Love is right at any age
Last month Valentine’s Day caused the usual flurry among retailers and die-hard romantics alike, while the usual cynics argued the day is commercial nonsense, and refused to buy into the hype.
Certainly a resthome is probably the last place one would expect there to be any kind of acknowledgement of a day that celebrates romance. Yet on the contrary, this Valentine’s Day there was also the usual flurry of activity in Radius facilities up and down the country.
Despite what many people believe until they actually reach old age themselves, romantic love doesn’t belong only to the young – it also belongs to the young at heart.
At Radius, we’ve had many examples of residents coming into our facilities lonely, having lost or separated from their spouse many years ago, and unexpectedly finding love with another resident in a similar position. Many of these residents didn’t think they’d ever get another shot at romance at this late stage in life and envisaged themselves living out the rest of their lives on their own.
We’ve even had marriages come out of these relationships, but the main benefit is the companionship that comes from re-partnering.
We whole-heartedly support our residents’ right to determine their life’s path when they come to our facilities, including their right to re-partner.

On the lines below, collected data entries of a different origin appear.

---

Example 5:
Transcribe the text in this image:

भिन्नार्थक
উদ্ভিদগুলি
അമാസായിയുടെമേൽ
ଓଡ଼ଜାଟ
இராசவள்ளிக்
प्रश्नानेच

What I find very interesting in these scenarios is how the wider family often reacts when the notion of romance enters the equation with an elderly relative. For some reason the news is often greeted with dismay and discomfort – the idea that “old people” might still desire romance and a shot at love is deemed to be inappropriate.
In at least one instance I know of outside of Radius, the family successfully stepped in and obstructed the relationship because they didn’t think it was appropriate. The two consenting adults, who were completely of sound mind and making plans to start a “new” life together, were banned from a romantic relationship Romeo and Juliet-style, and the family managed to secure the co-operation of the staff at the facility.
For some reason once people get into their 70s and over, wider families often seem to dismiss the opinions, feelings, desires and wishes of these relatives and deem their own to be far more important. Just because an elderly person doesn’t get around as swiftly, or isn’t as quick off the mark as they once might have been, they are seen to have less right to determine their own lives and make their own decisions.
Certainly, a person suffering from dementia is going to need help making some decisions, but a small proportion of the elderly population suffers from this disease. The rest of the aging population are still more than capable of deciding on their own courses of action and making their own choices – including whether or not they wish to have a love interest in their lives.
Just because somebody comes into a care facility, it does not mean they should lose these basic rights. I believe that it is more important than ever when a person moves into one of our facilities to acknowledge and respect each individual and afford them the dignity they have earned by very virtue of making it this far in life. And if love is still on the cards, who are we to get in the way? Companionship certainly beats chronic loneliness hands down.